(Work order):
Transcribe exactly the lines from the first line of the records through the line containing "THE PITT SAISON 1 : 24", and leave out every picture.

(Records):

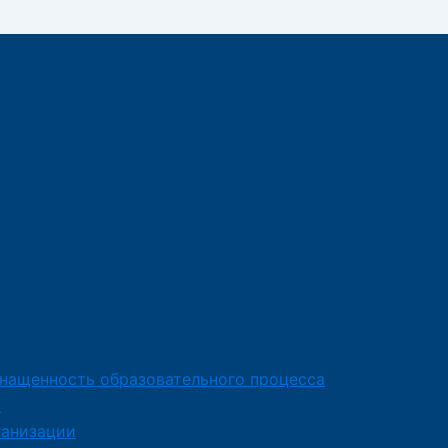
снащенность образовательного процесса
я
ганизации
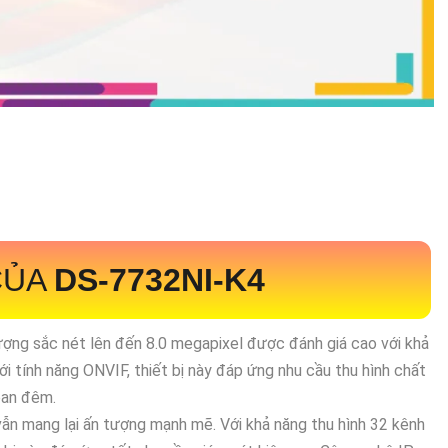
CỦA
DS-7732NI-K4
lượng sắc nét lên đến 8.0 megapixel được đánh giá cao với khả
ới tính năng ONVIF, thiết bị này đáp ứng nhu cầu thu hình chất
 ban đêm.
ẫn mang lại ấn tượng mạnh mẽ. Với khả năng thu hình 32 kênh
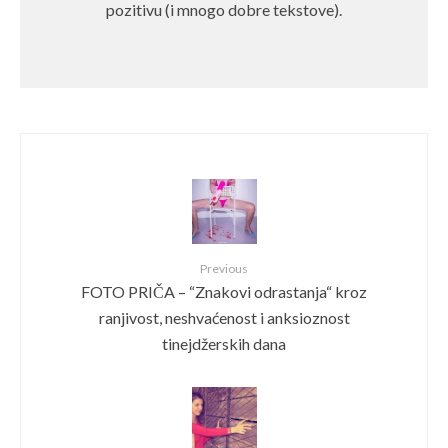
pozitivu (i mnogo dobre tekstove).
Previous
FOTO PRIČA – “Znakovi odrastanja“ kroz
ranjivost, neshvaćenost i anksioznost
tinejdžerskih dana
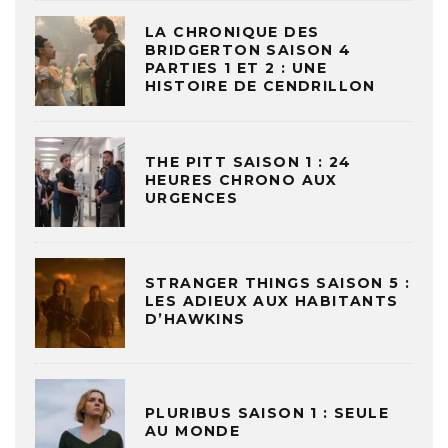
LA CHRONIQUE DES
BRIDGERTON SAISON 4
PARTIES 1 ET 2 : UNE
HISTOIRE DE CENDRILLON
THE PITT SAISON 1 : 24
HEURES CHRONO AUX
URGENCES
STRANGER THINGS SAISON 5 :
LES ADIEUX AUX HABITANTS
D’HAWKINS
PLURIBUS SAISON 1 : SEULE
AU MONDE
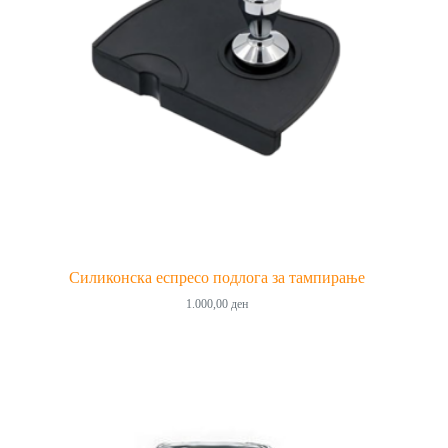
Силиконска еспресо подлога за тампирање
1.000,00
ден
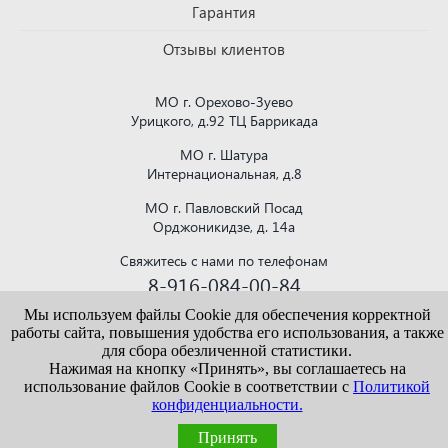
Гарантия
Отзывы клиентов
МО г. Орехово-Зуево
Урицкого, д.92 ТЦ Баррикада
МО г. Шатура
Интернациональная, д.8
МО г. Павловский Посад
Орджоникидзе, д. 14а
Свяжитесь с нами по телефонам
8-916-084-00-84
или напишите на почту
Мы используем файлы Cookie для обеспечения корректной
krovlya150@mail.ru
работы сайта, повышения удобства его использования, а также
для сбора обезличенной статистики.
Нажимая на кнопку «Принять», вы соглашаетесь на
использование файлов Cookie в соответствии с
Политикой
конфиденциальности.
Информация, представленная на сайте vekroof.ru, носит исключительно
ознакомительный характер и не является публичной офертой. Точные сведения о
ценах, условиях продажи и доставки уточняйте у наших менеджеров.
Принять
Политика конфиденциальности
/
Пользовательское соглашение
/
Политика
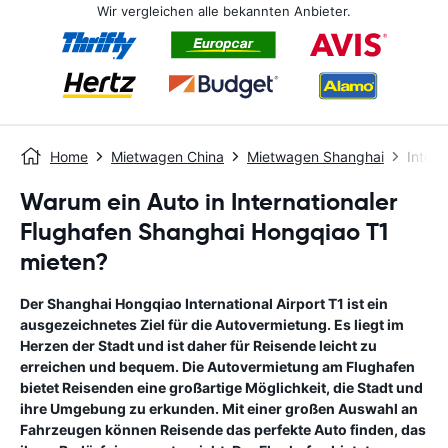
Wir vergleichen alle bekannten Anbieter.
Home
Mietwagen China
Mietwagen Shanghai
Inter
Warum ein Auto in Internationaler
Flughafen Shanghai Hongqiao T1
mieten?
Der Shanghai Hongqiao International Airport T1 ist ein
ausgezeichnetes Ziel für die Autovermietung. Es liegt im
Herzen der Stadt und ist daher für Reisende leicht zu
erreichen und bequem. Die Autovermietung am Flughafen
bietet Reisenden eine großartige Möglichkeit, die Stadt und
ihre Umgebung zu erkunden. Mit einer großen Auswahl an
Fahrzeugen können Reisende das perfekte Auto finden, das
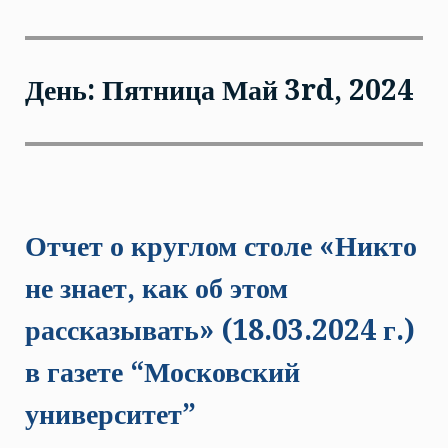
День: Пятница Май 3rd, 2024
Отчет о круглом столе «Никто
не знает, как об этом
рассказывать» (18.03.2024 г.)
в газете “Московский
университет”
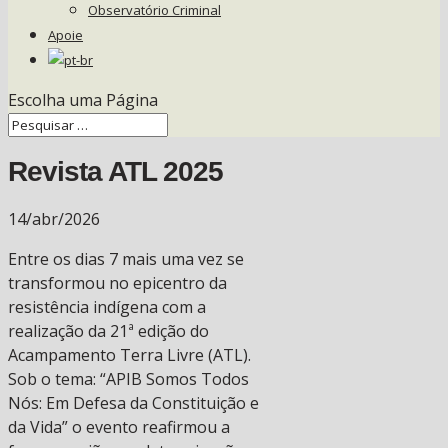
Observatório Criminal
Apoie
Escolha uma Página
Revista ATL 2025
14/abr/2026
E
ntre os dias 7 mais uma vez se
transformou no epicentro da
resistência indígena com a
realização da 21ª edição do
Acampamento Terra Livre (ATL).
Sob o tema: “APIB Somos Todos
Nós: Em Defesa da Constituição e
da Vida” o evento reafirmou a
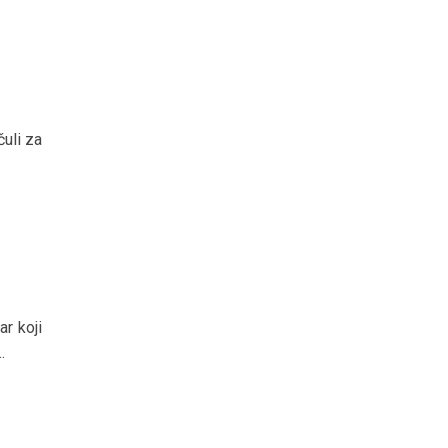
uli za
r koji
.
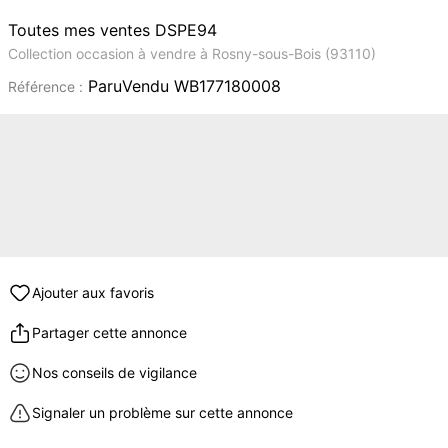
Toutes mes ventes DSPE94
Collection occasion à vendre à Rosny-sous-Bois (93110)
ParuVendu WB177180008
Référence :
Ajouter aux favoris
Partager cette annonce
Nos conseils de vigilance
Signaler un problème sur cette annonce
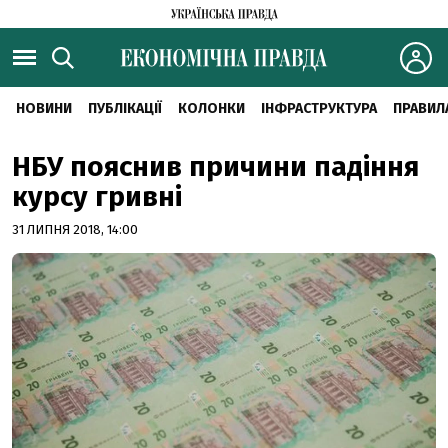
НОВИНИ
ПУБЛІКАЦІЇ
КОЛОНКИ
ІНФРАСТРУКТУРА
ПРАВИЛ
НБУ пояснив причини падіння
курсу гривні
31 ЛИПНЯ 2018, 14:00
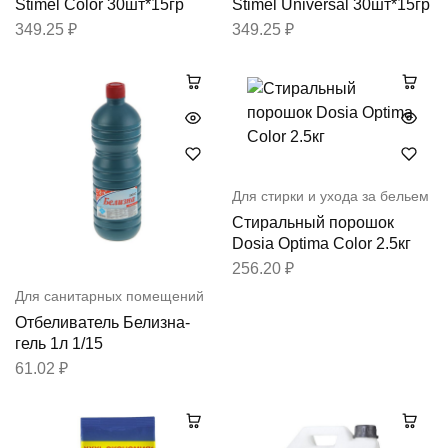
Stimel Color 30шт*15гр
Stimel Universal 30шт*15гр
349.25
₽
349.25
₽
Для стирки и ухода за бельем
Стиральный порошок
Dosia Optima Color 2.5кг
256.20
₽
Для санитарных помещений
Отбеливатель Белизна-
гель 1л 1/15
61.02
₽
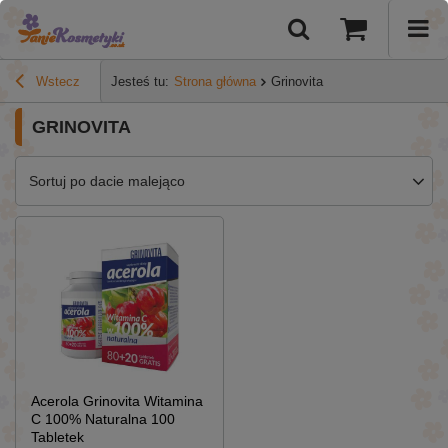
Wstecz
Jesteś tu:
Strona główna
Grinovita
GRINOVITA
Sortuj po dacie malejąco
Acerola Grinovita Witamina
C 100% Naturalna 100
Tabletek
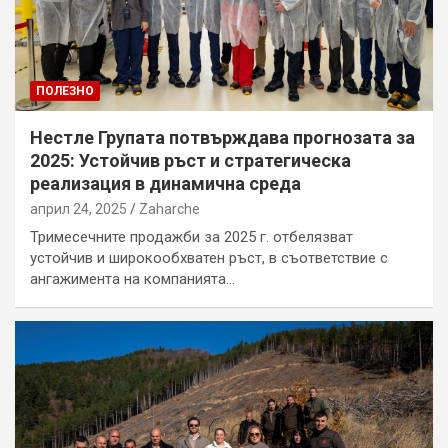
ПОЛЕЗНО
Нестле Групата потвърждава прогнозата за
2025: Устойчив ръст и стратегическа
реализация в динамична среда
април 24, 2025
Zaharche
Тримесечните продажби за 2025 г. отбелязват
устойчив и широкообхватен ръст, в съответствие с
ангажимента на компанията…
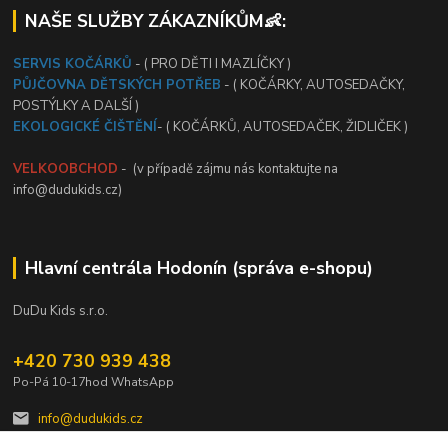
NAŠE SLUŽBY ZÁKAZNÍKŮM👶:
SERVIS KOČÁRKŮ
- ( PRO DĚTI I MAZLÍČKY )
PŮJČOVNA DĚTSKÝCH POTŘEB
- ( KOČÁRKY, AUTOSEDAČKY,
POSTÝLKY A DALŠÍ )
EKOLOGICKÉ ČIŠTĚNÍ
- ( KOČÁRKŮ, AUTOSEDAČEK, ŽIDLIČEK )
VELKOOBCHOD
- (v případě zájmu nás kontaktujte na
info@dudukids.cz)
Hlavní centrála Hodonín (správa e-shopu)
DuDu Kids s.r.o.
+420 730 939 438
Po-Pá 10-17hod WhatsApp
info@dudukids.cz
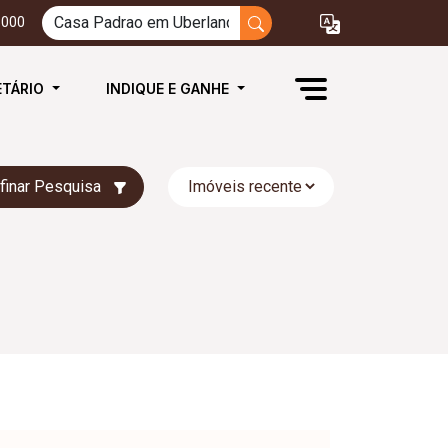
3000
ETÁRIO
INDIQUE E GANHE
finar Pesquisa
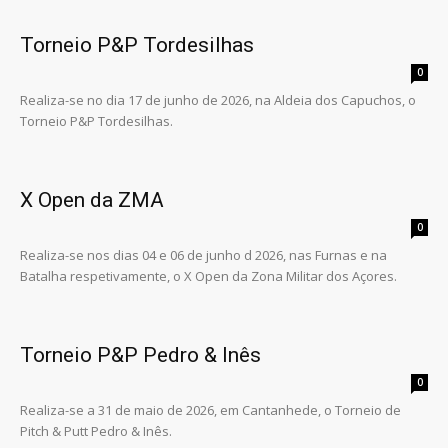
Torneio P&P Tordesilhas
0
Realiza-se no dia 17 de junho de 2026, na Aldeia dos Capuchos, o
Torneio P&P Tordesilhas.
X Open da ZMA
0
Realiza-se nos dias 04 e 06 de junho d 2026, nas Furnas e na
Batalha respetivamente, o X Open da Zona Militar dos Açores.
Torneio P&P Pedro & Inês
0
Realiza-se a 31 de maio de 2026, em Cantanhede, o Torneio de
Pitch & Putt Pedro & Inês.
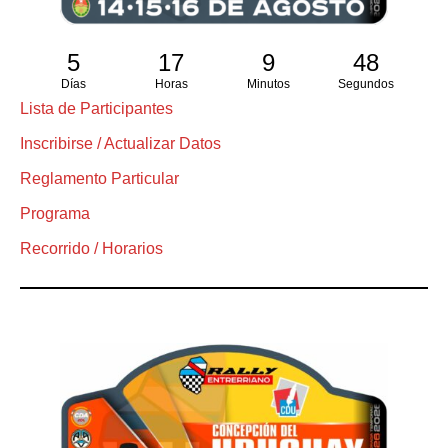
5
17
9
47
Días
Horas
Minutos
Segundos
Lista de Participantes
Inscribirse / Actualizar Datos
Reglamento Particular
Programa
Recorrido / Horarios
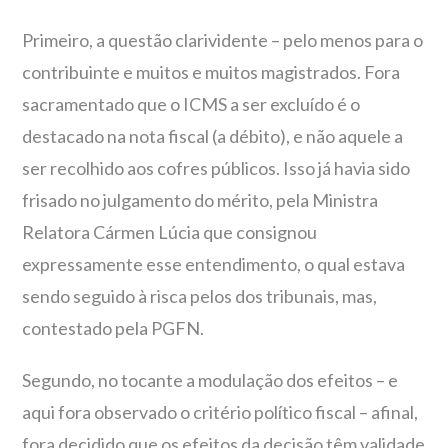
Primeiro, a questão clarividente – pelo menos para o
contribuinte e muitos e muitos magistrados. Fora
sacramentado que o ICMS a ser excluído é o
destacado na nota fiscal (a débito), e não aquele a
ser recolhido aos cofres públicos. Isso já havia sido
frisado no julgamento do mérito, pela Ministra
Relatora Cármen Lúcia que consignou
expressamente esse entendimento, o qual estava
sendo seguido à risca pelos dos tribunais, mas,
contestado pela PGFN.
Segundo, no tocante a modulação dos efeitos – e
aqui fora observado o critério político fiscal – afinal,
fora decidido que os efeitos da decisão têm validade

(Task solution):
снащенность образовательного процесса
я
ганизации
CỦA
DS-7732NI-K4
lượng sắc nét lên đến 8.0 megapixel được đánh giá cao với khả
ới tính năng ONVIF, thiết bị này đáp ứng nhu cầu thu hình chất
 ban đêm.
ẫn mang lại ấn tượng mạnh mẽ. Với khả năng thu hình 32 kênh
pozitivu (i mnogo dobre tekstove).
Previous
FOTO PRIČA – “Znakovi odrastanja“ kroz
ranjivost, neshvaćenost i anksioznost
tinejdžerskih dana
LA CHRONIQUE DES
BRIDGERTON SAISON 4
PARTIES 1 ET 2 : UNE
HISTOIRE DE CENDRILLON
THE PITT SAISON 1 : 24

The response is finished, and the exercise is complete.